### EXERCISE TEXT
++++
This deserves a post of its own. Dan Koboldt has this reasoned and honest breakdown of last months’ #SFFpit Twitter pitch event.
I’ve linked to it here, because it has some very good info for people just now querying science fiction and fantasy. Some mitigating factors include bad timing in June, ‘twitter pitch fatigue’ because of so many events, and small sample size.
Point 1: YA still dominates the pitch field, so we can draw a rough estimate that there are still at least a third more Young Adult authors than Adult authors trying to break into the field. This is a good thing in one way, because we need to keep pushing the quality and number of SFF books in YA. As long as YA SFF is separated from adult (it wasn’t, until about 15-20 years ago), it’s a main ambassador of SFF to younger readers.
It’s a bad thing for primarily Adult authors, because they may come away with the picture that publishers, agents, their fellow authors, and the market itself supports YA speculative fiction more than it supports adult. I don’t think that’s the whole picture, from looking at publishers’ catalogs, but it does seem to indicate that un-agented writers may have an easier time getting publisher interest if they are writing YA. It also seems to indicate that many agents (whether they openly admit it or not) seem to be more favorably disposed to YA authors.
Point 2: agent and editor participation was down sharply, and seemed to show fewer of what I’d deem responsible professional publishers. There were many more newer publishers and younger agents, often a warning sign meriting a lot more research.
++++
### WHAT YOU WILL DO
Resume the post about the #SFFpit Twitter pitch event, picking up right after its last sentence.

(Stored items)
++++
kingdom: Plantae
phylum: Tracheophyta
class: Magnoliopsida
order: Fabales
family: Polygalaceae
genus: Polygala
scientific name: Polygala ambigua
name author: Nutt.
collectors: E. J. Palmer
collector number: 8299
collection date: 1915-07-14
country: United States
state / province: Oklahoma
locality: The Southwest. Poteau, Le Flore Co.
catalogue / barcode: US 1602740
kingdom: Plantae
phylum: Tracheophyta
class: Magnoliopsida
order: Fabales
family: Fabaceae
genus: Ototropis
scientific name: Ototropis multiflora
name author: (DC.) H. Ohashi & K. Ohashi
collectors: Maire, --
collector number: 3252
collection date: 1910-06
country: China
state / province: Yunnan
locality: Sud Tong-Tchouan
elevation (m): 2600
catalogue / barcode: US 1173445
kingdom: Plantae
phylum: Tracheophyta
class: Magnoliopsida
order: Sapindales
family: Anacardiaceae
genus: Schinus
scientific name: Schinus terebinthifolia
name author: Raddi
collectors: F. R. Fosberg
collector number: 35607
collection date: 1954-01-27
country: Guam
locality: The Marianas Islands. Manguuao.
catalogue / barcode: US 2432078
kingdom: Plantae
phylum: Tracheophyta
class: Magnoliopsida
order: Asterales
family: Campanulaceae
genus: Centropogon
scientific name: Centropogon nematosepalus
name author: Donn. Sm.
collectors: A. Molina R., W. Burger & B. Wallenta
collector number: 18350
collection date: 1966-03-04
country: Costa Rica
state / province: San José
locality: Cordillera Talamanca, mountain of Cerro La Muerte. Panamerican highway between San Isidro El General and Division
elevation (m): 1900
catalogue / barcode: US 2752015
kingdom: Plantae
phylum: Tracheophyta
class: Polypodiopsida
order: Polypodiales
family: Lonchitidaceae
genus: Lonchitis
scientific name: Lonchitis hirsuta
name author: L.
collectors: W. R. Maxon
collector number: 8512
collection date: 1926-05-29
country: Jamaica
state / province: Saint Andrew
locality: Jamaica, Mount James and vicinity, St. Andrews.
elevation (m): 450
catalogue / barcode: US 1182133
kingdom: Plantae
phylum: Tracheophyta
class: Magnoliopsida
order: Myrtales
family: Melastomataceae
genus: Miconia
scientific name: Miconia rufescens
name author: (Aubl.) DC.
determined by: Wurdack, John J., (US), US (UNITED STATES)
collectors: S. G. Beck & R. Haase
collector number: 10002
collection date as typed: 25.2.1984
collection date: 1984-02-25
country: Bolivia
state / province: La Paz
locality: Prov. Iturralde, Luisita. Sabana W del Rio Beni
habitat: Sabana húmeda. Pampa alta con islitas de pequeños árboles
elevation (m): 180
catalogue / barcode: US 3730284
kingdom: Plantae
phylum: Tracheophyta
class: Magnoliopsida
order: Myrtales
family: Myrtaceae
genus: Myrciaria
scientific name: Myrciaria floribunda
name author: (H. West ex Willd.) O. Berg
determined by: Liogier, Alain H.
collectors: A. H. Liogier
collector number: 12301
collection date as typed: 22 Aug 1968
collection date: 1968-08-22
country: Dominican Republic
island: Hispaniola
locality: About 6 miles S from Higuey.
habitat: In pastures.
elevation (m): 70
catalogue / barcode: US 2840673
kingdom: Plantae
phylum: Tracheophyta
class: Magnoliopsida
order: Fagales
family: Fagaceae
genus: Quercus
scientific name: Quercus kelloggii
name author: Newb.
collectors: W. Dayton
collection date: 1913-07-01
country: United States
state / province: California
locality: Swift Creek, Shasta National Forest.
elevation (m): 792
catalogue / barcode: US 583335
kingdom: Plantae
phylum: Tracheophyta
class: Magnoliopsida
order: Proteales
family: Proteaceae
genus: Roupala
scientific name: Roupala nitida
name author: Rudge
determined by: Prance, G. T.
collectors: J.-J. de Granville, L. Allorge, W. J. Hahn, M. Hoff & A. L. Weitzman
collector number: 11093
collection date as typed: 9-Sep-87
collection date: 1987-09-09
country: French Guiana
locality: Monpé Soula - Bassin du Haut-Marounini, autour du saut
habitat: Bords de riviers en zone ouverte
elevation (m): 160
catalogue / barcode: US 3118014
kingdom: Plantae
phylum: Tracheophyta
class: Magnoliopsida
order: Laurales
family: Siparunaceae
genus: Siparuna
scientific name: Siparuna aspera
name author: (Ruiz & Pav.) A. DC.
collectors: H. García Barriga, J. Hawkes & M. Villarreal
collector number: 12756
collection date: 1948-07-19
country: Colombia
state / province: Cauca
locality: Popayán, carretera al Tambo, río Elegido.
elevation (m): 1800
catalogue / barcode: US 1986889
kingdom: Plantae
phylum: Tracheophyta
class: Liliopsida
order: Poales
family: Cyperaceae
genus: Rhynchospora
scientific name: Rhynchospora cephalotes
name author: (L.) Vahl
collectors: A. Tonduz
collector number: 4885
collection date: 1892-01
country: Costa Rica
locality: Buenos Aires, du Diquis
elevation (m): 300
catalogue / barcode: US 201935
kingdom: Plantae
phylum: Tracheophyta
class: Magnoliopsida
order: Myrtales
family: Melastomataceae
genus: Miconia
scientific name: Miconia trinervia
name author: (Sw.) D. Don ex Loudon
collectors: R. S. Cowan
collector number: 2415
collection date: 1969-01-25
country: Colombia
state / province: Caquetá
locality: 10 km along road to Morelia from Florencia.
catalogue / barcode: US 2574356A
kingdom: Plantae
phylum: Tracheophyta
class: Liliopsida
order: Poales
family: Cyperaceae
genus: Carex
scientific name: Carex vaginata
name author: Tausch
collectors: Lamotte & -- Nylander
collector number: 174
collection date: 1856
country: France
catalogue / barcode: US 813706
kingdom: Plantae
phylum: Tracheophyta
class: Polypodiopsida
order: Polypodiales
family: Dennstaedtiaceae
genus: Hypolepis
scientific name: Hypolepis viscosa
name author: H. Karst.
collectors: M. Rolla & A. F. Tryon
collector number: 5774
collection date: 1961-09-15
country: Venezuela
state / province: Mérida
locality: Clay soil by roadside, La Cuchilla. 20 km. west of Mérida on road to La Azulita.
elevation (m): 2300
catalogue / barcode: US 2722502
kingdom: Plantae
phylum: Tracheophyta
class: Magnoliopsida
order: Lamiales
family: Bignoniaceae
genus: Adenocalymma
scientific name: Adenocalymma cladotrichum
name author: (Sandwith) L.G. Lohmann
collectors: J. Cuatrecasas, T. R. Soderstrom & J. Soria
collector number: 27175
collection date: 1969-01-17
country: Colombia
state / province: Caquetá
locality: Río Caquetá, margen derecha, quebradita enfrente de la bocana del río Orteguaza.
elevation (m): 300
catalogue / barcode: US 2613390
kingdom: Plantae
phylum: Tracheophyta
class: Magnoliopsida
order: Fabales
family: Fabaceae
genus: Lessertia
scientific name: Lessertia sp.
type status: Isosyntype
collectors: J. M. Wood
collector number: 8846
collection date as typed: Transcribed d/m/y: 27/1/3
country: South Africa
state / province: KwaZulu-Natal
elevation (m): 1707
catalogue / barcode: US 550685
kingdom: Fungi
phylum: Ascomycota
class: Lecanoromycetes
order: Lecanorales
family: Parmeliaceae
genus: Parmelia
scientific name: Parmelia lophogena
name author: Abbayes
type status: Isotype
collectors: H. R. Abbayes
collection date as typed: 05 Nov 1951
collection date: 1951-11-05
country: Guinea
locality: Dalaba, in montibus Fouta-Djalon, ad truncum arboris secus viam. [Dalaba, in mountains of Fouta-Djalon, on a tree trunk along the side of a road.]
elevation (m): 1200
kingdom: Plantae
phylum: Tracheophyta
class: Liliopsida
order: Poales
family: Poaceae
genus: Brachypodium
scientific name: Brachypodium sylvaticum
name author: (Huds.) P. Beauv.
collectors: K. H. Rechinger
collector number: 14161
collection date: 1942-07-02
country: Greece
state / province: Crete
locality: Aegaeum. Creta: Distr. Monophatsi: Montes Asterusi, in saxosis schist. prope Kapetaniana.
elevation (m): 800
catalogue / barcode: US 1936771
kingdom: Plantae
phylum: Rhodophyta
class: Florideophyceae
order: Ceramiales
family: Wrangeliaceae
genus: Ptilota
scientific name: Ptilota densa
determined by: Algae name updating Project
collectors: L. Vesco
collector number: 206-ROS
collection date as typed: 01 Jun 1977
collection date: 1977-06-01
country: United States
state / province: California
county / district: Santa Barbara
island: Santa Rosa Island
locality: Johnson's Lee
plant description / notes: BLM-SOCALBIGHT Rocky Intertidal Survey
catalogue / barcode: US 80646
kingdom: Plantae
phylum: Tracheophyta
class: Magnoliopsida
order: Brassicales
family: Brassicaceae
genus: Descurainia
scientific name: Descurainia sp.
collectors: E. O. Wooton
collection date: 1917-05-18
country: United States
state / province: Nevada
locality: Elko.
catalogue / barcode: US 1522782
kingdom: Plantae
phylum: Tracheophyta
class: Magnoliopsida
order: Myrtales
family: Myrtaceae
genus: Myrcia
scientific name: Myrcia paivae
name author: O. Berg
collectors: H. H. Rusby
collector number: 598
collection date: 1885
++++
### TASK RESPONSE
Point 3: Dan ended his analysis with a pitch for the upcoming PitchWars. This may be good for some authors. PitchWars, according to Dan, gives un-agented authors a chance to have ‘published/agented authors, editors, or interns choose one writer each, read their entire manuscript, and offer critiques on how to make the manuscript shine.’
I’m still dithering about participating in PitchWars, mostly because of timing and market issues. I’m also probably not going to participate in more general Twitter pitching contests. It was a fun experiment, I learned a lot from it, I had valuable feedback…but in the end, I didn’t make any serious headway.
Great analysis. I’ve been half assedly following Twitter pitching this year and see the same conclusions. Too many small/new/unworthy presses and too much YA. There’s nothing wrong with the small press, but when former heavy hitters like Samhain are struggling, I’m less likely to give a newcomer a chance.
I’m interested in getting representation for a new WIP so having a mentor would be amazing. Will be watching PitchWars with beaucoup interest!